One winter day, I was sitting at a stoplight in Anchorage, heading down Northern Lights Boulevard towards the airport, when a guy and his girlfriend pulled up beside me in some fancy little go-faster. I looked over, and apparently he took my glance as a challenge, as he looked somewhat disdainfully at my little Rabbit, and lightly gunned his engine.

Oh, you’ve got to be kidding me.

So I gunned mine. He revved his engine up, and I did the same. After a moment, the light changed, he stomped on the gas — and went absolutely nowhere as his tires spun wildly on the icy street. Meanwhile, I lightly touched the gas and pulled forward, handily making it through the light before he had even managed to coax his little sports car into movement.

He caught up just in time for us to hit the next stoplight, and he started revving his engine again. I laughed — once wasn’t enough?

Apparently not. My little Rabbit beat him off the line three stoplights in a row. He was getting more aggravated with each attempt, and I was getting more and more amused.

Eventually, we made it to the intersection of Northern Lights and Minnesota. This being a more major intersection in Anchorage, the streets weren’t quite as icy, and by now he’d actually started to figure out what he was doing wrong. We sat at the intersection, watching traffic move by in front of us, each of us occasionally glancing over to the other car.

The crosswalk light switched from “WALK” and started blinking “DON’T WALK”. Engines revved up a bit.

“DON’T WALK” turned solid, and the traffic light on Minnesota went yellow.

Red light. Engines were gunned — this was it.

Green.

He pulled out, this time keeping control and starting slowly, letting his tires gain traction. I did the same, pacing him for the first half block, then starting to fall behind as his more powerful car started to gain speed. At the end of the first block, as he started to pull noticeably ahead of me, we hit the crest of a hill — and while he let his car leap forward, using the downhill slope to give him one last advantage, I tapped my breaks, let myself fall behind him, and watched his car go flying down the hill.

And a few minutes later, I gave him a jaunty wave as I passed by him one last time. I must say, those pretty little white sports cars do reflect the red-and-blue lights of the police cruisers quite nicely as they sit by the side of the road, waiting for the officer to write out their speeding ticket.

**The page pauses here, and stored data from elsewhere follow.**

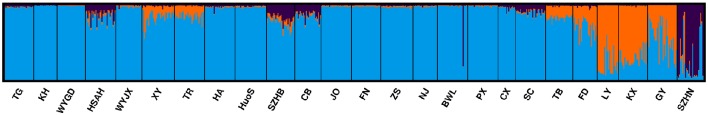
Inferred population structure of L. formosana in China using program STRUCTURE (K = 3). Each individual is represented by a single vertical line, which is partitioned into colored segments in proportion to the estimated membership in 3 groups: blue for Group 1, orange for Group 2, and purple for Group 3.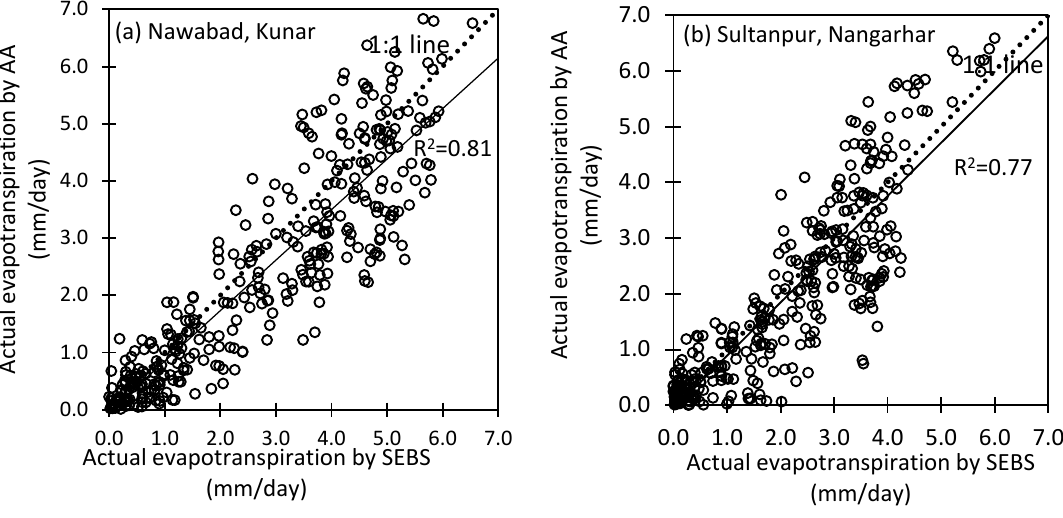
Figure 4. Comparison of the daily actual evapotranspiration estimated through SEBS algorithm and AA model (1 January 2013–31 December 2013) at ( a ) Nawabad (Kunar) and ( b ) Sultanpur (Nangarhar) stations of the Kabul River Basin.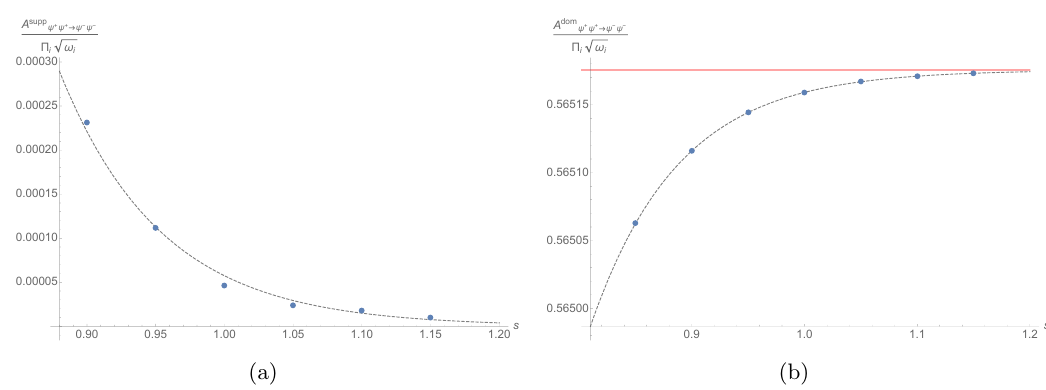
Figure 9 . Contributions to the open string scattering amplitudes on FZZT brane from (a) the diagrams in (cid:12)gures 8a,c and two other diagrams that are exponentially suppressed in the long string limit, and (b) the diagram in (cid:12)gure 8b and another diagram that converge to A L + L ! L + L exponentially in the long string limit, evaluated numerically as a function of s , at (cid:12)xed renormalized long string energies (cid:15) 1 = 0 : 2 ; (cid:15) 2 = 0 : 4 ; (cid:15) 3 = 0 : 35. In comparison to (3.11), we have included a factor p of 1 = (cid:5) 4 ! i due to the normalization of the long string asymptotic state. Exponential (cid:12)ts are i =1 shown as dashed gray curve, whereas the long string limit amplitude is marked in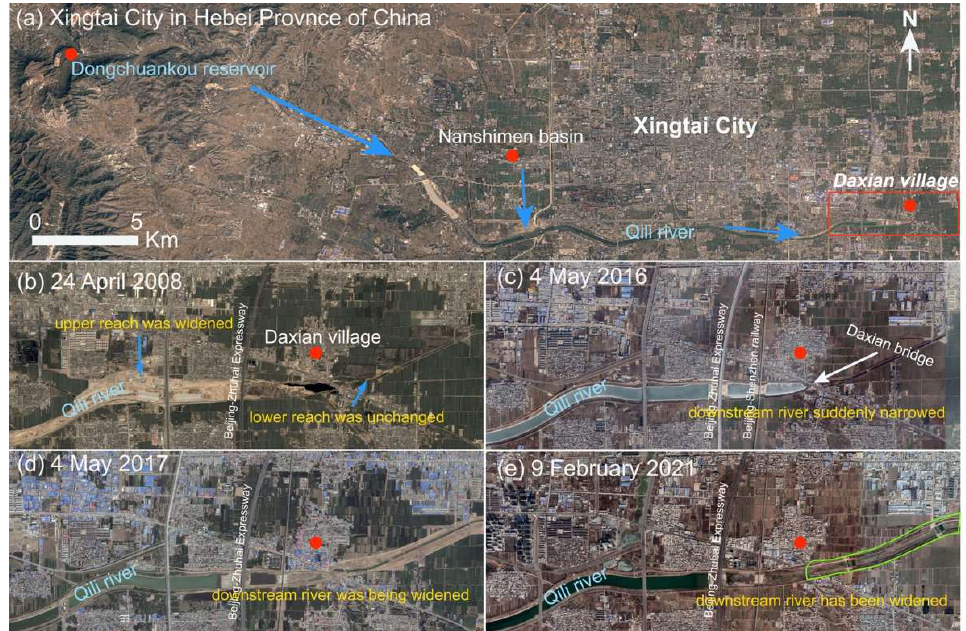
Figure 4. The position ( a ) of Daxian village in Xingtai City, Hebei Province and its time-series satellite images in 2008 ( b ), 2016 ( c ), 2017 ( d ), and 2021 ( e ). The lower reach of the Qili River was widened in 2017 after the 2016 flood disaster.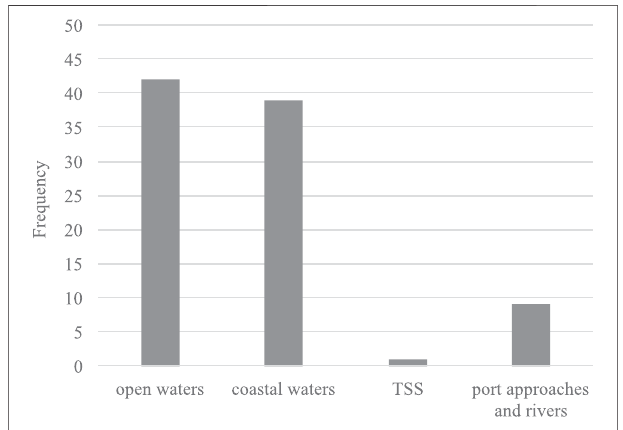
FIGURE 4 | Bar chart of the targeted or inferred area of operation of the proposed approaches.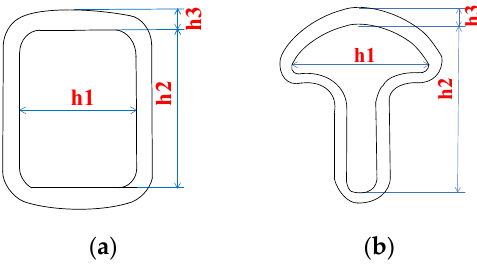
Figure 1. Schematic diagram of the cross-section of the composite cross-arms ( a ) square-shaped; ( b ) T-shaped. Table 1. 10 kV Composite Cross-Arm Structural Parameters.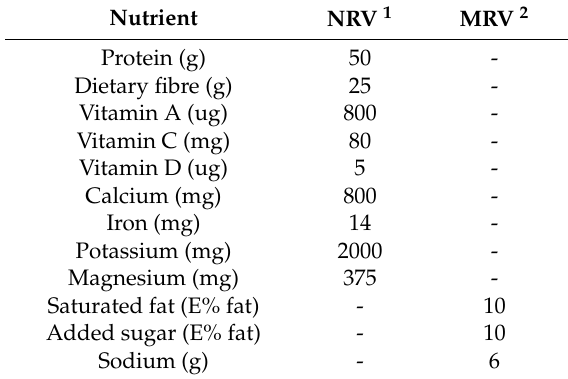
Table 1. The reference daily values and maximum recommended values for nutrients based on a 2000-kcal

(This was inspired by The wrath of the Evil Elle\~Noir.)

Just curious

I sometimes wonder how people would react to a Biblical film cast entirely with actors from that area of the world. I’d love to see the reaction…or, rather, the reactions across different areas of the globe. No matter how good the film was, I’m quite curious as to how (speaking very generically here) middle America and the Bible Belt would react to a Jesus that was swarthy, with dark, short, curly hair — who looked like Jesus probably really looked like, in other words.

In other words, like the people that our government is doing its best to make sure we’re scared to death of.